Last week the Boston Herald published, then apologized for, a cartoon depicting President Obama in the bathroom brushing his teeth. Behind him, cartoonist Jerry Holbert drew the infamous White House intruder Omar Gonzalez in the bathtub. Holbert's fictional Gonzales character asked the President, "Have you tried the new watermelon flavored toothpaste?"
There was swift and widespread condemnation of Holbert's cartoon. Gov. Deval Patrick said it was "stupid." The Boston chapter of the NAACP said the cartoon "reopened the wounds of race in Boston." Holbert himself apologized for the work, and the Boston Herald agreed to meet with the NAACP to discuss racial sensitivity.
Boston Public Radio cohost Margery Eagan asked if there were a way to make lemonade out of the proverbial lemons of public discontent.
"I think we can make some lemon vodka.
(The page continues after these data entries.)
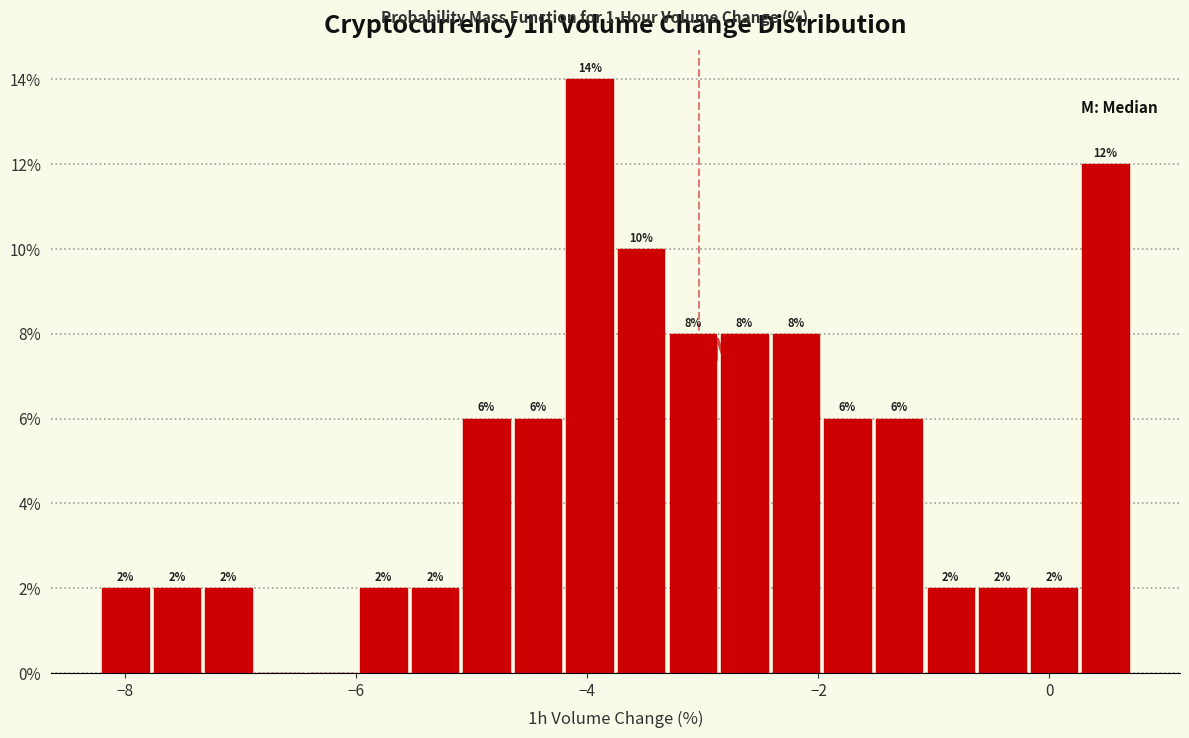

Around what value on the x-axis is the tallest bar? Give the approximate position of its centre, as read against the axis.

-4.0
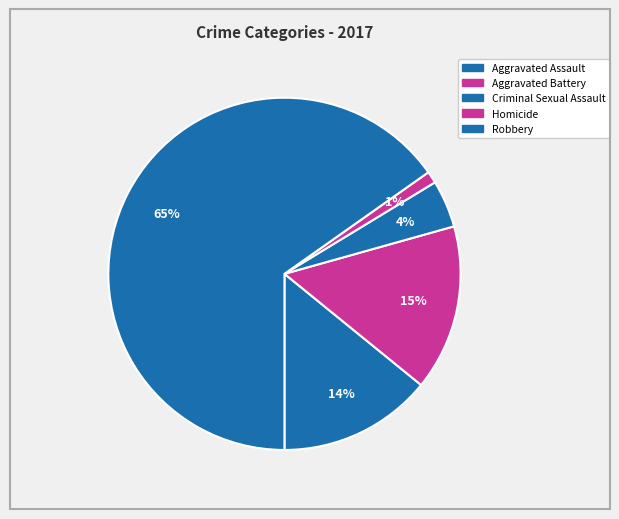

How many slices are in this pie chart?

5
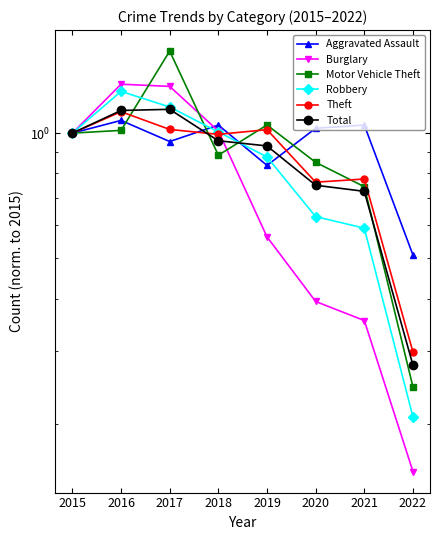

How many times do Robbery and Burglary cross each other?

1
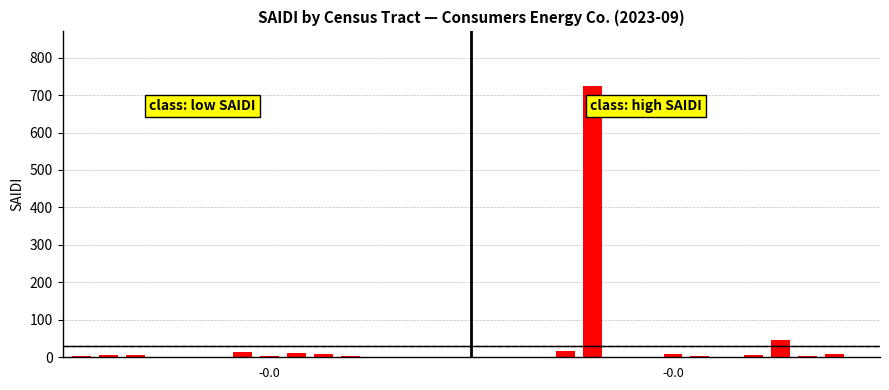

What is the sum of all values?

872.7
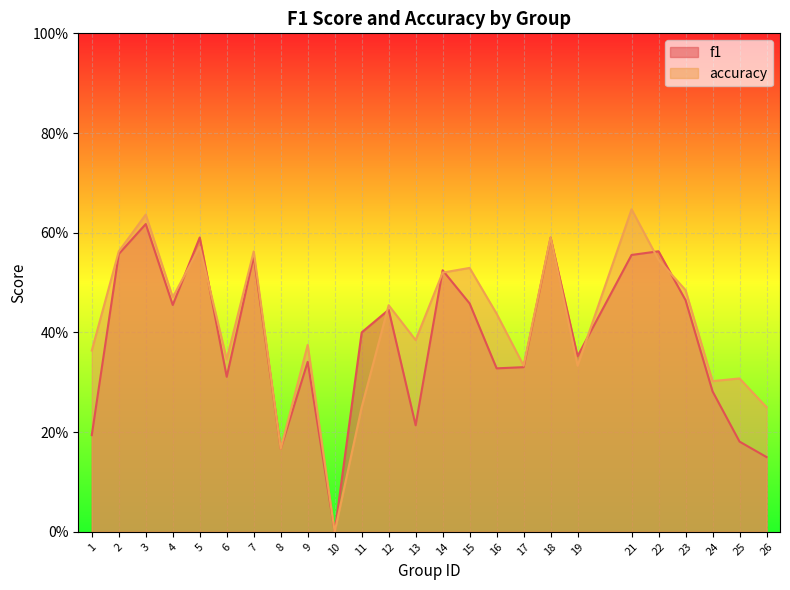

Reading right to left, list all the values displayed in this chart.

f1: 26=0.2	25=0.2	24=0.3	23=0.5	22=0.6	21=0.6	19=0.4	18=0.6	17=0.3	16=0.3	15=0.5	14=0.5	13=0.2	12=0.4	11=0.4	10=0.0	9=0.3	8=0.2	7=0.6	6=0.3	5=0.6	4=0.5	3=0.6	2=0.6	1=0.2
accuracy: 26=0.2	25=0.3	24=0.3	23=0.5	22=0.5	21=0.6	19=0.3	18=0.6	17=0.3	16=0.4	15=0.5	14=0.5	13=0.4	12=0.5	11=0.2	10=0.0	9=0.4	8=0.2	7=0.6	6=0.3	5=0.6	4=0.5	3=0.6	2=0.6	1=0.4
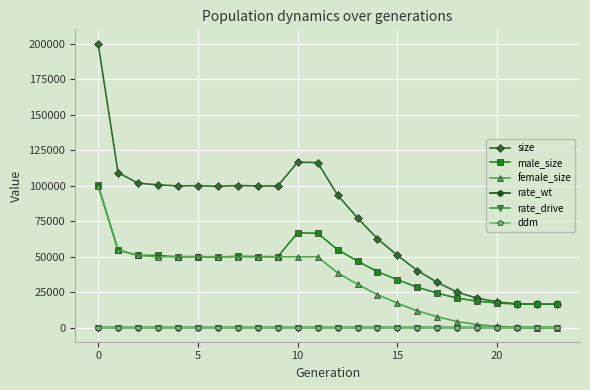

True or false: female_size and size intersect in this chart.

False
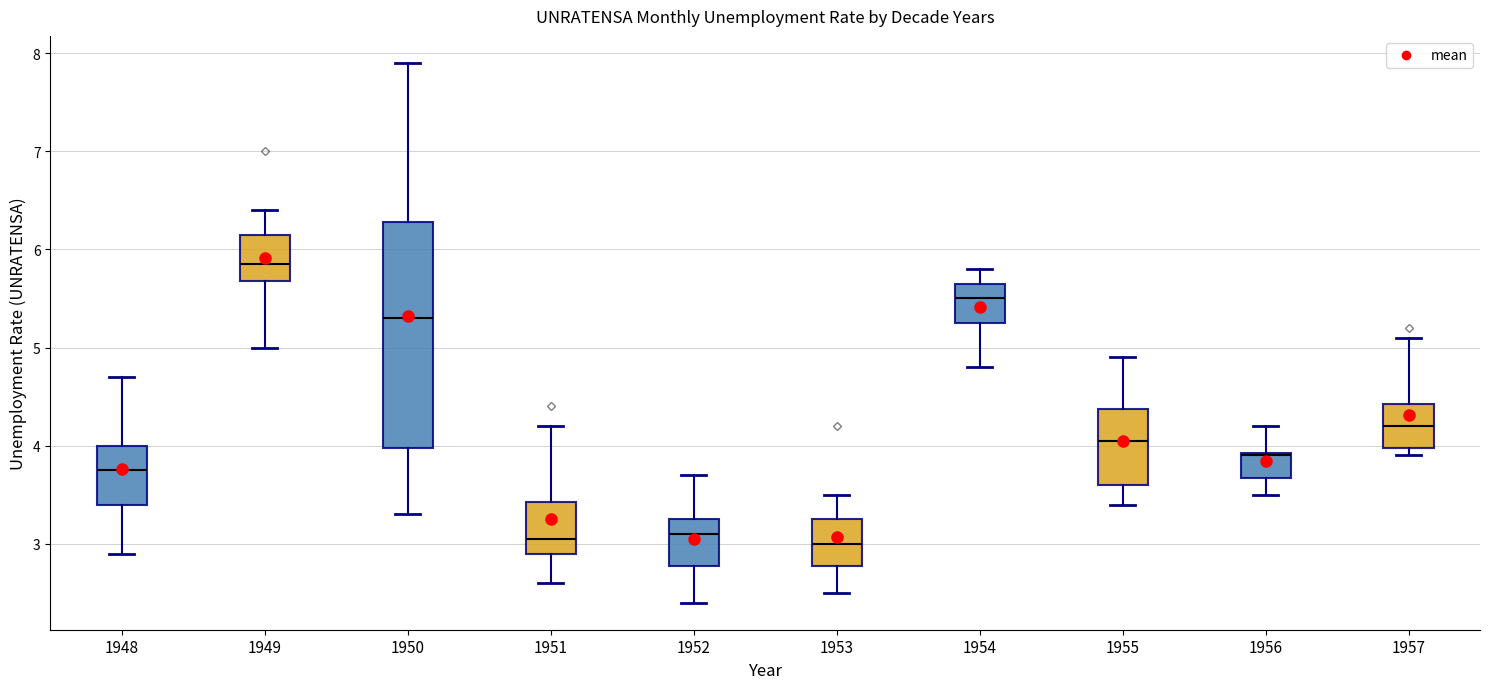

Reading left to right, transcribe this box plot: for each box, give where its median line is, the range the box spans, and where its two whiskers end, as read against the y-axis. The values are not printed on the chart, so give them approximately, as read against the axis.

1948: median 3.8, box 3.4 to 4.0, whiskers 2.9 to 4.7
1949: median 5.9, box 5.7 to 6.2, whiskers 5.0 to 6.4
1950: median 5.3, box 4.0 to 6.3, whiskers 3.3 to 7.9
1951: median 3.1, box 2.9 to 3.4, whiskers 2.6 to 4.2
1952: median 3.1, box 2.8 to 3.3, whiskers 2.4 to 3.7
1953: median 3.0, box 2.8 to 3.3, whiskers 2.5 to 3.5
1954: median 5.5, box 5.3 to 5.7, whiskers 4.8 to 5.8
1955: median 4.1, box 3.6 to 4.4, whiskers 3.4 to 4.9
1956: median 3.9, box 3.7 to 3.9, whiskers 3.5 to 4.2
1957: median 4.2, box 4.0 to 4.4, whiskers 3.9 to 5.1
I'm not sure about lemonade," the Rev. Emmett G. Price III joked. "This is an old scenario that's played out. I think it was absolutely insensitive for the cartoon to run. (...) A syndicated editor had tried to pull the string on this, said 'this is not going to run in our newspaper, you need to change it to a different type of fruit,' and the Boston Herald decided to go on and run it" anyway, Price said. "It was inappropriate."
The Rev. Irene Monroe agreed with Price, and added that the cartoon might have been an attempt at sensationalism. "The Herald is like a tabloid newspaper, but in the sort of rubric of [papers like] National Enquirer, it tends to show the most negative of everything." Monroe added, "It's not the go-to paper that African-Americans in Boston would pick up."
Monroe pointed out that the Boston Herald is far from the first publication to print racially-charged cartoons. The Pennsylvania news outlet Lancaster New Era took heat for comparing cramped quarters on commercial planes to slave ships. "We're dogged with this sort of negative iconography," Monroe said.
Boston Public Radio cohost Jim Braude asked whether the NAACP's statement about the cartoon — that it "reopened the wounds of race" in the city — effectively addressed the problem. Price thought so. "I'm proud of [president] Mike Curry and the Boston chapter of the NAACP for being the watchdog and calling them to task on it. I think the Herald could benefit from some sensitivity training," Price said. He added, "I'm not sure it's going to solve anything." Price said he thought Jerry Holbert was sincere in his apology about the cartoon.
Monroe wasn't convinced the cartoon reopened old racial wounds "because we make the assumption they were closed" to begin with. About Holbert, Monroe said, "He really probably did find this to be funny, and that's the real problem. Why is that so funny to him?"